His most recent book is ABYSS: The Cuban Missile Crisis 1962, published in October 2022. Hastings says in his introduction to the book that he seeks to set the events of the so-called Thirteen Days of the US-Soviet nuclear confrontation in the wider context of the Cold War, ‘to explain what sort of country Cuba then was, and the Soviet Union, and America’. He explores obvious parallels with today’s Ukraine war and crisis, which he writes are not exact, but have awakened ‘oversleeping Westerners’ to the mortal danger posed by nuclear weapons, ‘which has been for decades scarcely discussed among ordinary citizens’. His long experience of writing about conflict convinces him that the rightful motto for all wise national leaders is ‘Be Afraid’.
Hastings has received awards both for his books and journalism. BOMBER COMMAND (1979) won the Somerset Maugham Prize. He was Journalist of The Year and Reporter of the Year in the 1982 British Press Awards, and Editor of The Year in 1988.
In 2008 he received the Westminster Medal of the RUSI for his lifetime contribution to Military Literature, and in 2009 the Edgar Wallace Trophy of the London Press Club.
In 2012 the Pritzker Military Library of Chicago presented him with its $100,000 Literary Award for lifetime achievement; and he again received the Duke of Westminster’s Medal for Military Literature for ALL HELL LET LOOSE.
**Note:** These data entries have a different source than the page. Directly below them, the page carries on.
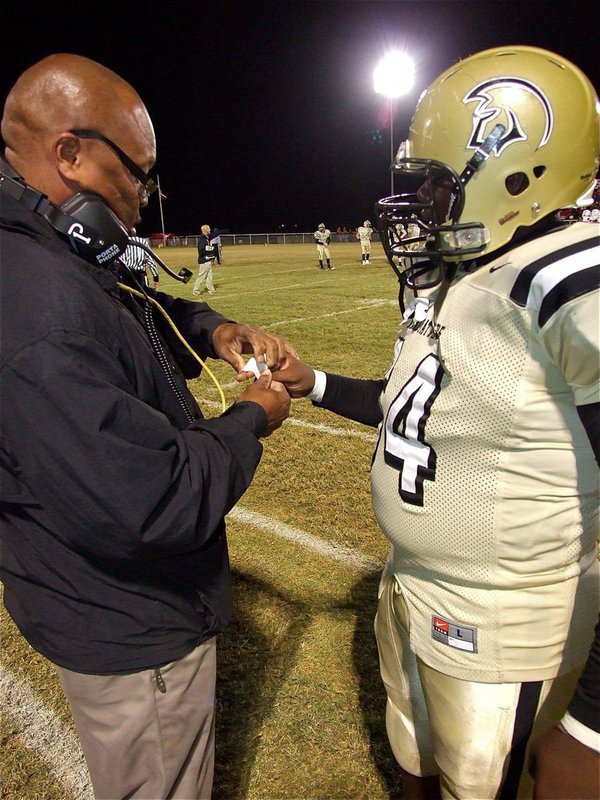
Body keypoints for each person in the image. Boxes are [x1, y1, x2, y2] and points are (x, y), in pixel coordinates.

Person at [271, 45, 599, 800]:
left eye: (438, 186)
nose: (420, 208)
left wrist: (591, 726)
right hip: (413, 588)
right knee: (414, 761)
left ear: (515, 174)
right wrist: (315, 384)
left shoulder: (572, 280)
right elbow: (413, 405)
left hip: (505, 619)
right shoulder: (460, 276)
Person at [0, 53, 295, 800]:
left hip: (93, 596)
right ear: (69, 153)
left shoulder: (49, 247)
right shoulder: (37, 304)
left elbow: (126, 309)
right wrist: (252, 418)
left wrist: (216, 329)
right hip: (130, 622)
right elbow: (151, 500)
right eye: (137, 172)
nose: (144, 196)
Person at [193, 223, 216, 296]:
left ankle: (211, 290)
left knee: (210, 276)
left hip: (207, 260)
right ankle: (195, 290)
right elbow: (201, 250)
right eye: (209, 228)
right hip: (204, 261)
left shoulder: (206, 238)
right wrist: (211, 251)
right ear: (206, 230)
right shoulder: (202, 239)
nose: (210, 230)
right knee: (201, 276)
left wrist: (211, 256)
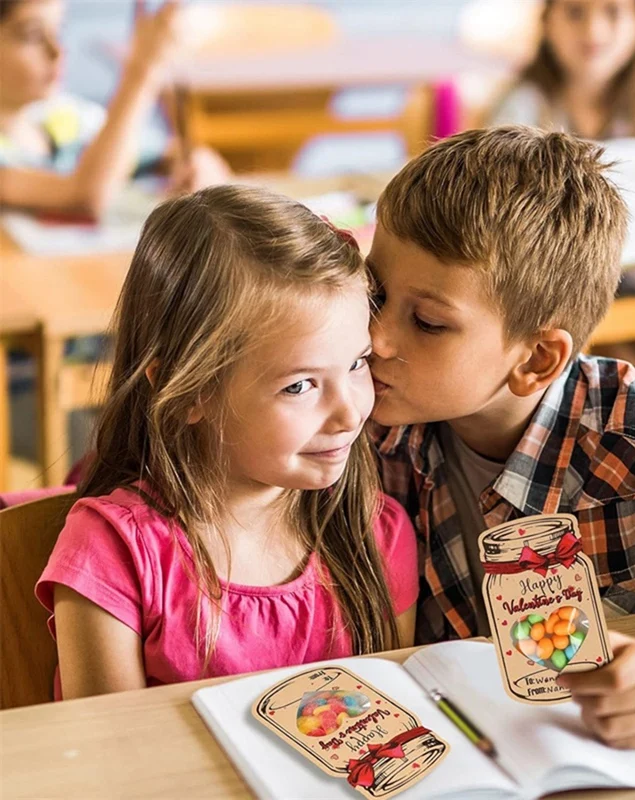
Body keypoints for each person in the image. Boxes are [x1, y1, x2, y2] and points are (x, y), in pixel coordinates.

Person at [366, 126, 635, 750]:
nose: (376, 338)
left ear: (538, 358)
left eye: (428, 323)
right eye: (375, 293)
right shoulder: (366, 421)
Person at [36, 186, 418, 699]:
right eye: (300, 385)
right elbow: (115, 765)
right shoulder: (113, 553)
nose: (351, 412)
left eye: (357, 363)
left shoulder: (378, 534)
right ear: (190, 391)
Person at [0, 0, 229, 219]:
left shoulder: (65, 116)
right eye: (32, 36)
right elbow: (82, 196)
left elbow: (158, 154)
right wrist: (142, 72)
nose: (57, 51)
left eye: (59, 30)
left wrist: (195, 164)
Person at [488, 0, 635, 138]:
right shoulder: (517, 110)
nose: (593, 32)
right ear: (546, 22)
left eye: (613, 11)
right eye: (575, 12)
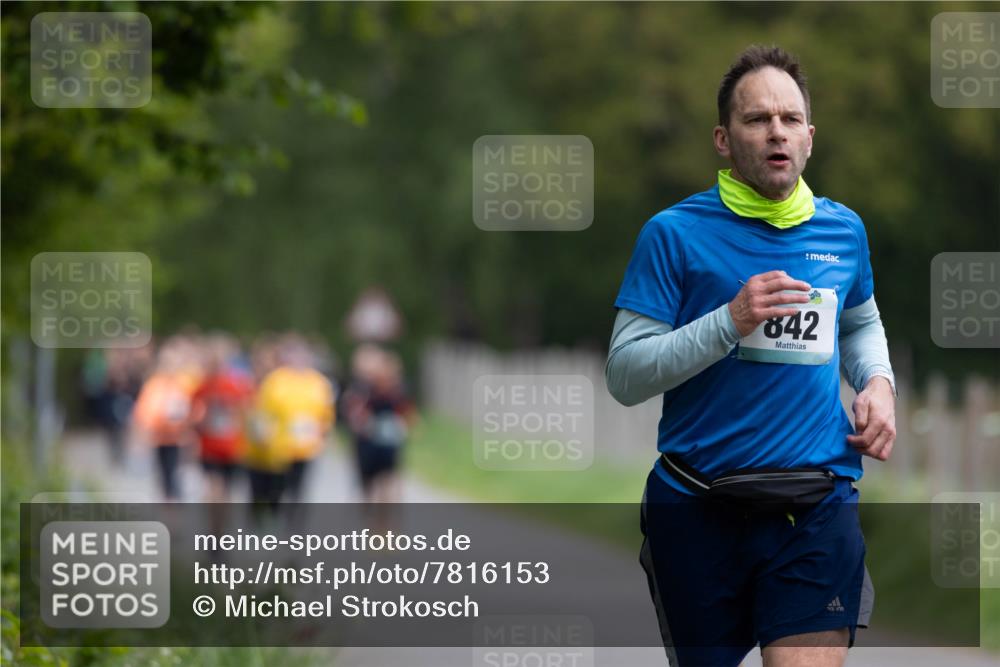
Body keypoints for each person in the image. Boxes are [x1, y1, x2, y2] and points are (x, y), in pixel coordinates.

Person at [605, 45, 896, 667]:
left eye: (791, 119)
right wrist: (730, 321)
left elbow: (859, 321)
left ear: (810, 137)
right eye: (757, 119)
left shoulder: (843, 231)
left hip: (816, 503)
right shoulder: (673, 234)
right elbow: (625, 374)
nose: (776, 132)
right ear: (723, 138)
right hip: (697, 503)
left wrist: (877, 381)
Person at [342, 345, 416, 504]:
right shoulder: (365, 390)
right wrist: (363, 421)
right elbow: (354, 412)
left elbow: (408, 414)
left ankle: (385, 511)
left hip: (389, 444)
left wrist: (405, 425)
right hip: (367, 443)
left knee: (389, 480)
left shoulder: (398, 392)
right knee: (367, 483)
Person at [132, 338, 201, 501]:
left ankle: (176, 501)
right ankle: (169, 502)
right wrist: (142, 435)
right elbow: (144, 411)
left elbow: (195, 409)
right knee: (165, 474)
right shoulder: (155, 384)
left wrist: (191, 429)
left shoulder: (185, 383)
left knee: (179, 473)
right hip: (160, 438)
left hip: (180, 438)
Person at [190, 334, 254, 503]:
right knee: (214, 489)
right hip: (209, 446)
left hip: (231, 447)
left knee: (226, 493)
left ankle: (221, 518)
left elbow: (246, 412)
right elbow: (193, 414)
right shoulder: (202, 386)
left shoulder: (237, 385)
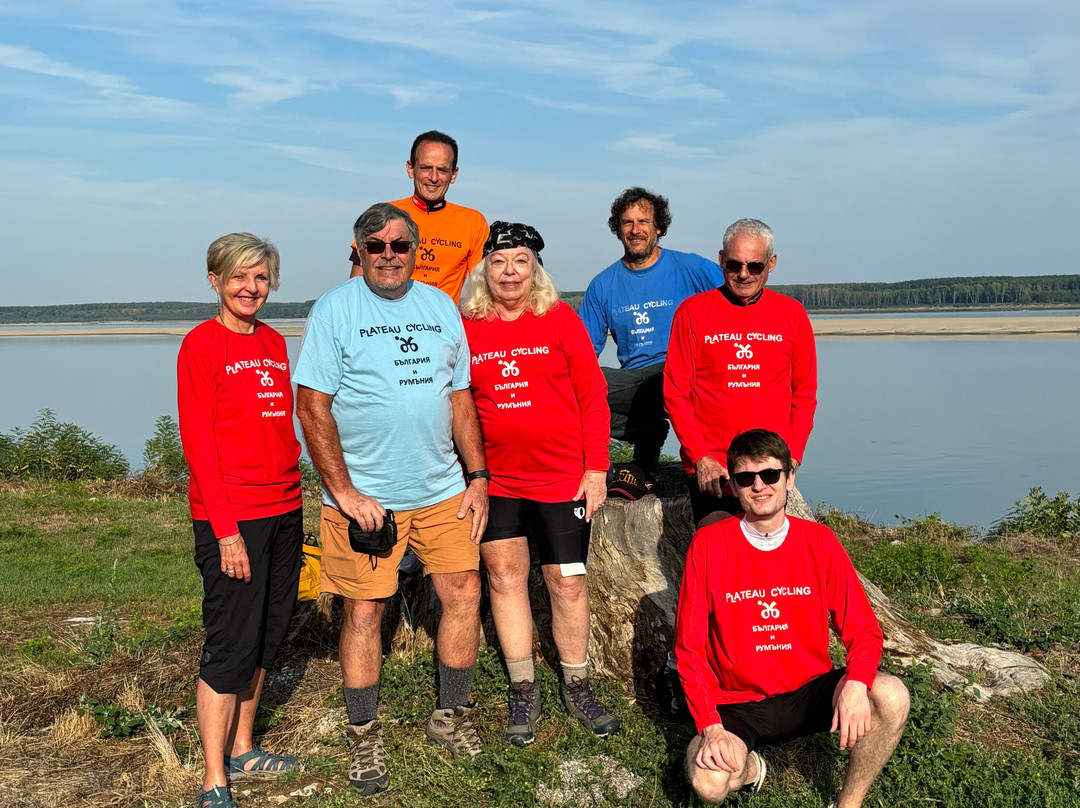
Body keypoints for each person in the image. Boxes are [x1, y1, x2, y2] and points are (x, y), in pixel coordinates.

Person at [295, 202, 489, 796]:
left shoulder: (439, 307)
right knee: (364, 611)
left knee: (463, 593)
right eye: (374, 245)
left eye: (399, 245)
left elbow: (459, 399)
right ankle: (363, 731)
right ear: (358, 250)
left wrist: (477, 476)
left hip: (441, 491)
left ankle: (450, 714)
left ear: (414, 251)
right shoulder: (335, 309)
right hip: (365, 502)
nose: (387, 254)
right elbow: (312, 405)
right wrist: (345, 492)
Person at [675, 429, 909, 807]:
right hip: (738, 703)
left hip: (809, 690)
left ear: (789, 478)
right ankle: (751, 768)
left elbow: (864, 631)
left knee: (892, 695)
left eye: (770, 475)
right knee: (708, 784)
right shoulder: (709, 545)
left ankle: (849, 803)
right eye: (746, 478)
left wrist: (854, 684)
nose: (760, 486)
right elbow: (688, 648)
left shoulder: (819, 541)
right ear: (733, 486)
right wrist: (710, 725)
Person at [461, 221, 621, 746]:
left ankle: (576, 681)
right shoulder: (468, 327)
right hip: (498, 481)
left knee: (567, 581)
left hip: (561, 479)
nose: (510, 272)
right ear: (486, 269)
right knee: (505, 577)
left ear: (536, 269)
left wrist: (596, 467)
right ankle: (523, 685)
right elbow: (454, 403)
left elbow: (594, 397)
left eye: (521, 262)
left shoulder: (559, 320)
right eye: (500, 262)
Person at [177, 233, 304, 808]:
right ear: (215, 282)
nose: (250, 288)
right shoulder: (200, 346)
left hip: (284, 507)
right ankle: (214, 779)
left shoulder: (275, 341)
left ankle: (245, 747)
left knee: (267, 634)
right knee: (229, 644)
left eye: (260, 277)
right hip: (233, 516)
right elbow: (199, 445)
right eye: (238, 277)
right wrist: (226, 531)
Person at [664, 218, 817, 528]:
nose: (744, 274)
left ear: (771, 263)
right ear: (721, 260)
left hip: (769, 465)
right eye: (734, 264)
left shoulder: (792, 314)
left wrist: (793, 457)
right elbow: (675, 393)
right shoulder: (692, 312)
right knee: (718, 550)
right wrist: (700, 457)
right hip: (714, 469)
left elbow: (804, 395)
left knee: (768, 554)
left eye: (755, 266)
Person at [579, 187, 722, 494]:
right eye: (627, 222)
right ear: (618, 229)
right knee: (567, 382)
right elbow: (583, 355)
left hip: (686, 374)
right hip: (639, 385)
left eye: (643, 221)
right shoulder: (603, 285)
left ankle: (644, 452)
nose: (635, 230)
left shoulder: (694, 269)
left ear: (659, 227)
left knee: (666, 375)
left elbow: (735, 302)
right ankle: (647, 430)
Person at [348, 130, 488, 302]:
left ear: (454, 175)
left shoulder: (473, 221)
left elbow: (483, 289)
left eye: (442, 170)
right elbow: (355, 286)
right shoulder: (383, 214)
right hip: (386, 320)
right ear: (410, 169)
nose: (434, 177)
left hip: (441, 323)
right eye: (426, 168)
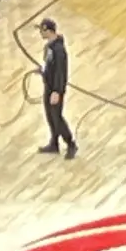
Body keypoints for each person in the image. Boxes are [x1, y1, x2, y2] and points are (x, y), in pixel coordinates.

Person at [38, 21, 75, 157]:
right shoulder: (49, 47)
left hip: (55, 89)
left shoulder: (59, 50)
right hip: (48, 86)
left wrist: (57, 91)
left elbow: (61, 72)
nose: (40, 33)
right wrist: (43, 72)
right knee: (49, 115)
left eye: (42, 30)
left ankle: (71, 144)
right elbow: (49, 65)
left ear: (49, 31)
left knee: (57, 117)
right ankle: (54, 142)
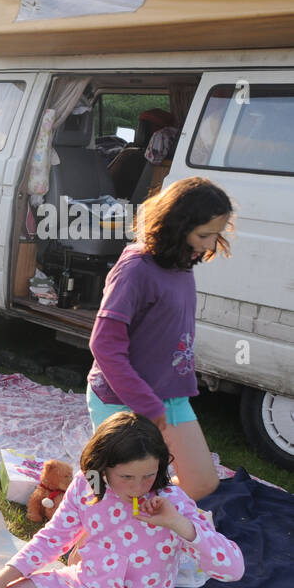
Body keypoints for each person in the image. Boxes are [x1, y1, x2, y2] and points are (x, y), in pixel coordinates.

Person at [0, 412, 242, 588]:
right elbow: (53, 538)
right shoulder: (88, 484)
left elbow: (232, 569)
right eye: (126, 477)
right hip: (79, 583)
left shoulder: (172, 504)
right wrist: (2, 579)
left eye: (149, 475)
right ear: (102, 467)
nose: (138, 487)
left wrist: (179, 524)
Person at [87, 177, 233, 501]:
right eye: (204, 235)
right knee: (120, 490)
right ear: (177, 226)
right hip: (125, 398)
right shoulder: (136, 268)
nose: (210, 245)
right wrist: (145, 403)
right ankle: (88, 538)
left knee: (201, 485)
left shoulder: (182, 264)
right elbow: (104, 345)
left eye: (216, 235)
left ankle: (144, 506)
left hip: (171, 397)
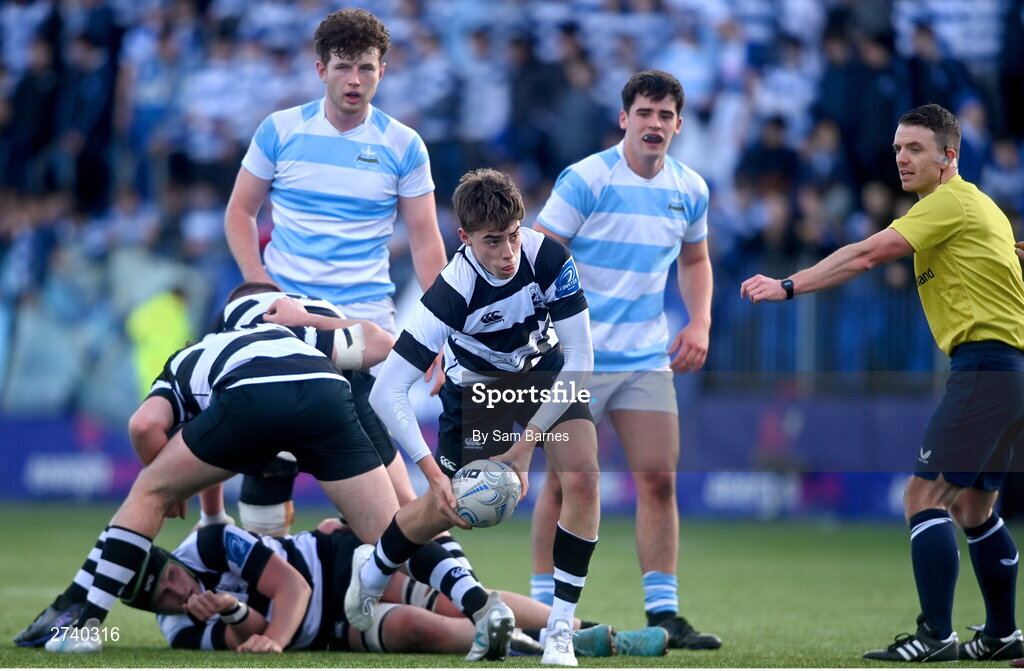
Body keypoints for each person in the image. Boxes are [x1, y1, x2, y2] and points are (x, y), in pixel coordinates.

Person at [14, 326, 510, 660]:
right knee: (393, 534)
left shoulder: (186, 360)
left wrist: (166, 486)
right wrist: (431, 356)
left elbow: (145, 424)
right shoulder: (285, 327)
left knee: (146, 493)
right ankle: (482, 607)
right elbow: (374, 342)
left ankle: (85, 620)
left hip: (251, 398)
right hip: (325, 393)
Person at [741, 103, 1024, 663]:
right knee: (974, 510)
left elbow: (868, 254)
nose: (901, 158)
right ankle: (1000, 636)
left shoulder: (949, 204)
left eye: (915, 148)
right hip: (1007, 373)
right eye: (897, 148)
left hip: (987, 368)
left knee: (923, 497)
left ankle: (937, 634)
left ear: (950, 156)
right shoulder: (981, 208)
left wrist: (789, 285)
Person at [356, 168, 601, 666]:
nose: (508, 253)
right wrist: (429, 471)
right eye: (493, 242)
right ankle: (374, 570)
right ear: (465, 238)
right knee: (447, 510)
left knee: (583, 477)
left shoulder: (549, 258)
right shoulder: (451, 290)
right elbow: (386, 392)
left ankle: (559, 632)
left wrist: (528, 443)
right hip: (478, 390)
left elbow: (581, 359)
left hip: (542, 372)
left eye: (514, 235)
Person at [222, 7, 448, 511]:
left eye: (366, 67)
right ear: (320, 68)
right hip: (286, 318)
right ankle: (263, 574)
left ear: (382, 72)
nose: (355, 79)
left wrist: (438, 332)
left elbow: (427, 243)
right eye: (343, 66)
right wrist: (260, 286)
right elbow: (239, 211)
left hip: (363, 322)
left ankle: (393, 577)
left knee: (373, 474)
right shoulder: (280, 130)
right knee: (270, 460)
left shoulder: (404, 145)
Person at [529, 69, 719, 650]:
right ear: (624, 118)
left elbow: (695, 261)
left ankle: (665, 613)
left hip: (643, 358)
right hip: (572, 361)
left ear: (679, 125)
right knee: (568, 484)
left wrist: (700, 321)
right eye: (644, 113)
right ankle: (541, 613)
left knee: (659, 480)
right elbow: (537, 255)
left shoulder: (691, 189)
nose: (654, 124)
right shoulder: (586, 179)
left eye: (665, 116)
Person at [116, 518, 669, 658]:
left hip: (337, 564)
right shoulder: (178, 633)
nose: (176, 592)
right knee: (415, 627)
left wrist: (276, 640)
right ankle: (533, 651)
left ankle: (581, 631)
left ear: (169, 558)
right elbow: (255, 636)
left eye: (170, 577)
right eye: (161, 599)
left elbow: (291, 590)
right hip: (333, 630)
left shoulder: (209, 545)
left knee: (456, 597)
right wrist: (235, 613)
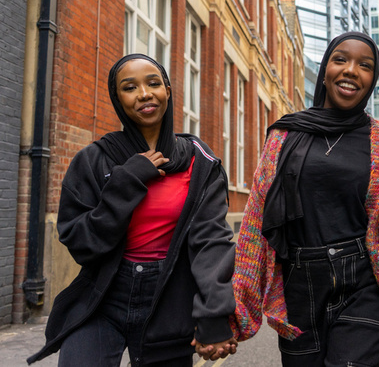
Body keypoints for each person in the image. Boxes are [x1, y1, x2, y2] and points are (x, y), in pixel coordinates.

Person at [28, 54, 237, 366]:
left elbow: (211, 242)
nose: (144, 94)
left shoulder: (200, 162)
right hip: (104, 296)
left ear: (167, 90)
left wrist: (215, 312)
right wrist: (126, 182)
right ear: (117, 98)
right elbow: (81, 243)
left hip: (170, 298)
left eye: (153, 83)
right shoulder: (94, 160)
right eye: (129, 87)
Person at [230, 32, 379, 366]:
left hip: (365, 284)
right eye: (340, 59)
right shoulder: (285, 135)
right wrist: (234, 314)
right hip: (299, 288)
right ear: (324, 71)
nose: (351, 70)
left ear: (372, 80)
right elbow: (255, 225)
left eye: (365, 65)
In 2019 he received the Bronze Medal for the US Council on Foreign Relations Arthur Ross Award for VIETNAM: An Epic History of a Tragic War.
He has presented many TV documentaries. A Fellow of the Royal Society of Literature and an Honorary Fellow of King’s College, London, he has also received honorary degrees from Leicester and Nottingham universities. He was President of the Campaign to Protect Rural England 2002-2007, and a Trustee of the National Portrait Gallery 1995-2004. He was knighted in 2002 for services to journalism. Now 76, he has two grown-up children, Charlotte who works for a London public relations company, and Harry who runs PlanSouthAmerica, ‘a thriving travel business that span the continent’. Max lives with his wife Penny in West Berkshire, where they garden enthusiastically. Max’s niece Calypso Rose runs The Indytute ‘brilliantly inspired lessons’.